Saliva is a watery substance formed in the mouths of animals, secreted by the salivary glands. Human saliva comprises 99.5% mostly water, plus electrolytes, mucus, white blood cells, epithelial cells (which can be used to extract DNA), glycoproteins, enzymes (such as amylase and lipase), antimicrobial agents such as secretory IgA and lysozyme. The enzymes found in saliva are essential in beginning the process of digestion of dietary starches and fats. These enzymes additionally play a role in breaking down food particles entrapped within dental crevices, thus protecting teeth from bacterial decay. Furthermore, saliva serves a lubricative function, wetting food and permitting the initiation of swallowing, and protecting the mucosal surfaces of the oral cavity from desiccation.
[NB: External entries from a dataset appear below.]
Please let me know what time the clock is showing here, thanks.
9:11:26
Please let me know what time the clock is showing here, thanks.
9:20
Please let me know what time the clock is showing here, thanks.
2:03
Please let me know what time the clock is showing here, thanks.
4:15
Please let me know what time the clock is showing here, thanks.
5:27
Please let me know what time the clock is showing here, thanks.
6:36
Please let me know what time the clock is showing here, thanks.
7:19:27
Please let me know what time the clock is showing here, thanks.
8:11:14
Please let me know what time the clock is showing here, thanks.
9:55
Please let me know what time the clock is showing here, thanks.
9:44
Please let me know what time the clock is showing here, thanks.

Various animal species have special uses for saliva that go beyond pre-digestion. Some swifts use their gummy saliva to build nests. Aerodramus nests form the basis of bird's nest soup. Cobras, vipers, and certain additional members of the venom clade hunt with venomous saliva injected by fangs. Some arthropods, such as spiders and caterpillars, produce thread from salivary glands.
It is a fluid containing:
- 2–21 mmol/L sodium (lower than blood plasma)
- 10–36 mmol/L potassium (higher than plasma)
- 1.2–2.8 mmol/L calcium (similar to plasma)
- 0.08–0.5 mmol/L magnesium
- 5–40 mmol/L chloride (lower than plasma)
- 25 mmol/L bicarbonate (higher than plasma)
- 1.4–39 mmol/L phosphate
- Iodine (mmol/L concentration is usually higher than plasma, but dependent variable according to dietary iodine intake)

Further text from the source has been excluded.